External temperatures are all pretty modest with the exception of a hot spot near the fan intake (the heat sink for the CPU is located in this area).
The ENVY 17 lasted for five hours and 12 minutes of continuous web surfing during our standard battery rundown test (Windows 7 Balanced power profile, 70% screen brightness, wireless active and refreshing a web page every 60 seconds). This isn't as good as some of the less powerful 15-inch premium multimedia notebooks such as the Dell XPS 15z, but it is among the best battery life for 17-inch entertainment PCs. You'll probably have trouble getting the "7 hours" of battery life that HP claims unless you let the notebook occasionally go into sleep mode, but you should be able to get around six hours of continuous battery life if you turn the screen brightness down and aren't using the Blu-ray/DVD drive.
Battery life test results (higher scores mean better battery life):
The folks at HP like to call the ENVY 17 a "premium entertainment PC" and that's not a bad description of this sleek 17-inch notebook. The combination of a powerful Intel Core i7 processor, AMD Radeon graphics, 8GB of RAM and a 1080p display form the basis of a solid high-performance PC. But add the aluminum construction, backlit keyboard and amazing speakers with Beats audio and you've got breathtaking precision combined with performance.
As if that wasn't not enough, the ENVY 17 also comes loaded with "real" software and virtually no bloatware. You get the full versions of Adobe Photoshop Elements 9 and Premiere Elements 9 along with CyberLink PowerDVD, Microsoft Office Starter 2010 and Norton Internet Security with a 2-year subscription to Norton AntiVirus 2012.

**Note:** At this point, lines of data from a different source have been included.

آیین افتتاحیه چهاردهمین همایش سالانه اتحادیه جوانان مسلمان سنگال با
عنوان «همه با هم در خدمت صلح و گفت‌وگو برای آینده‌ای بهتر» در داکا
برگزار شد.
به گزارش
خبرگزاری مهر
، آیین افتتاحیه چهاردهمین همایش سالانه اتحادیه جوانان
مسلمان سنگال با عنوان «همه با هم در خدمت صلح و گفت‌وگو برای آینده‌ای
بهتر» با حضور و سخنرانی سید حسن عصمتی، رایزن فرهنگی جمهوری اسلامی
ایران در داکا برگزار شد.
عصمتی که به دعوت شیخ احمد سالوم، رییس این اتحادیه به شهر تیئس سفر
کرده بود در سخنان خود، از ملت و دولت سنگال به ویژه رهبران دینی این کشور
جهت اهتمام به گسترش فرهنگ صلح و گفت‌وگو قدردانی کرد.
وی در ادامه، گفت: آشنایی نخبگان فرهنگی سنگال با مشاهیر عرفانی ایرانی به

If there are any flaws in the design of the HP ENVY 17 they are relatively minor. The glossy "Radiance" display is prone to nasty reflections under bright room lights or sunlight making it hard to read text or watch an HD movie without being distracted by your own reflection or glare from lights. The screen lid is pretty sturdy but you can bend it inward with some pressure and risk damaging the screen. Similarly, the aluminum chassis is nice and durable, but the sides are pretty thin and might not hold up well if you drop the notebook. Fan noise wasn't a problem while watching movies but the fan gets unacceptably loud while playing graphically intense games like Batman: Arkham City.
In short, the ENVY 17 is a classy 17-inch multimedia notebook with great speakers, good performance and plenty of extras. The few potential issues we found aren't likely to be a problem for most people who will use this notebook to replace a family desktop PC. If you're in the market for a 17-inch family laptop with great performance and fantastic entertainment features then the ENVY 17 is the perfect choice.